But I’m getting ahead of myself. Miller unselfconsciously modeled the 1956 play on Greek tragedy, even providing a “chorus” in the character of Alfieri, a lawyer who sets the scene and later describes in portentous detail the inevitable consequences of the actions we’re about to witness. He’s not really necessary, but he has given Van Hove the justification for taking the Greek parallel literally, setting the action not in a realistic working-class flat but on an altar built for sacrifice.
The show begins with the lifting of a black cube rising from the stage in darkness, soon to reveal a white playing area defined by glass benches and, at the back, a plain wall with a door. Onstage seating intensifies the intimacy and sense of witnessing and testifying. Miller’s play begins with Eddie and his friend Louie pitching pennies on a stoop. Van Hove’s play begins with Eddie and Louie, shrouded in near darkness in a ritual cleansing — semi-naked and washing up after work. (Never mind that this makes nonsense of Alfieri’s opening line, “You wouldn’t have known it, but something amusing has just happened.”) The play will end almost two hours later (A View From The Bridge is performed, as it was originally, without intermission) in another ritual cleansing, only this time a shower of sacrificial blood.
It’s a visually impressive presentation (Van Hove is working with Jan Versweyveld, his longtime collaborator, on sets and lighting), heightened by the ominous rumblings of Gabriel Fauré’s Requiem and, for further emphasis as the story reaches its denouement, some accentuating beating of tom-toms.
I have to admit I’m of two minds about Van Hove’s A View From the Bridge. My 30-year-old critic self probably would have thrilled to the ballsiness of turning a naturalistic melodrama into a Greek tragedy. Doing so adds a layer of meaning the way the cover of Abbey Road added a layer of meaning to the Beatles mythology.
============
### [Work to complete]
1 - In the review of Van Hove's A View From the Bridge, who works with Van Hove on sets and lighting?
2 - Continue the review of Van Hove's A View From the Bridge, starting after its final sentence.

Dataset entries:
============
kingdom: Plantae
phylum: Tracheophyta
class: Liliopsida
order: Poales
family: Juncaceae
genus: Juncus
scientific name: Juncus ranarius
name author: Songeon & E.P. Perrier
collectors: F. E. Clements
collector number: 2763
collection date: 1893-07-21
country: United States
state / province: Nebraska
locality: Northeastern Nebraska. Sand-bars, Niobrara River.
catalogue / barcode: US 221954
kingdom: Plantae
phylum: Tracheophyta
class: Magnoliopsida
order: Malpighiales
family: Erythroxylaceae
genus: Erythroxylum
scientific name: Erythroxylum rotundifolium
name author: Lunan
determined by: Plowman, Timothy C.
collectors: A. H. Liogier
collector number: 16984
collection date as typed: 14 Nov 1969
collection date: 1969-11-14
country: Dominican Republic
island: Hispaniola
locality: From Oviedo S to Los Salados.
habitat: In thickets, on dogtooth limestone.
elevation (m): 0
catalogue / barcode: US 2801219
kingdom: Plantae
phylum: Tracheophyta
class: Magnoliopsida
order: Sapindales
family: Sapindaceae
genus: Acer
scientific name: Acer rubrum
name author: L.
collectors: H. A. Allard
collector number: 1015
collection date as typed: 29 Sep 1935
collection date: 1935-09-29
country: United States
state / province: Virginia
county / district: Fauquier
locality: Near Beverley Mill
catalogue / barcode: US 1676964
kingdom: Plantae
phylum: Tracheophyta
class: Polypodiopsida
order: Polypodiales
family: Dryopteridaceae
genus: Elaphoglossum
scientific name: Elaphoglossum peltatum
============
### [Written answers]
1 - Jan Versweyveld, his longtime collaborator.

2 -
But my older-critic self says, “Leave the damned play alone.” Leave us to draw the connection from Eddie Carbone to Willie Loman (Death Of A Salesman) and Joe Keller (All My Sons) — men whose sense of their own manhood cannot survive the emasculating pressures of making it in America. In the end, Eddie impotently demands his “respect” — even though he’s committed the ultimate crime of ratting out his countrymen to Immigration. Even sexual congress with Catherine would have been more forgivable than that. Eddie’s tragedy, like Willy’s and Joe’s, is that he is no hero at all, but a victim not only of his own tortured desire (perhaps it’s Rodolpho he really wants?) but of his inability to gain entree to that American Dream he’s been sold on.
The Germans call this director’s theater, and it’s not for me. Despite a splendid cast led by Mark Strong (The Imitation Game‘s head of MI6) as Eddie; Phoebe Fox as Catherine; Russell Tovey and Michael Zegen as Rodolpho and Marco; and especially Nicola Walker, who is heartbreaking as Bea — a wife who, like Linda Loman, will stand by her man even under a cloud of shame.
”I haven’t gone with every vagrant wind that struck the theater,” Miller told me once. ”I have written as my character dictated, not to some style, and I think that’s true of anybody who takes the art with some seriousness. The consequence is that you’re likely to be misinterpreted and misread.” Or, maybe, over-interpreted.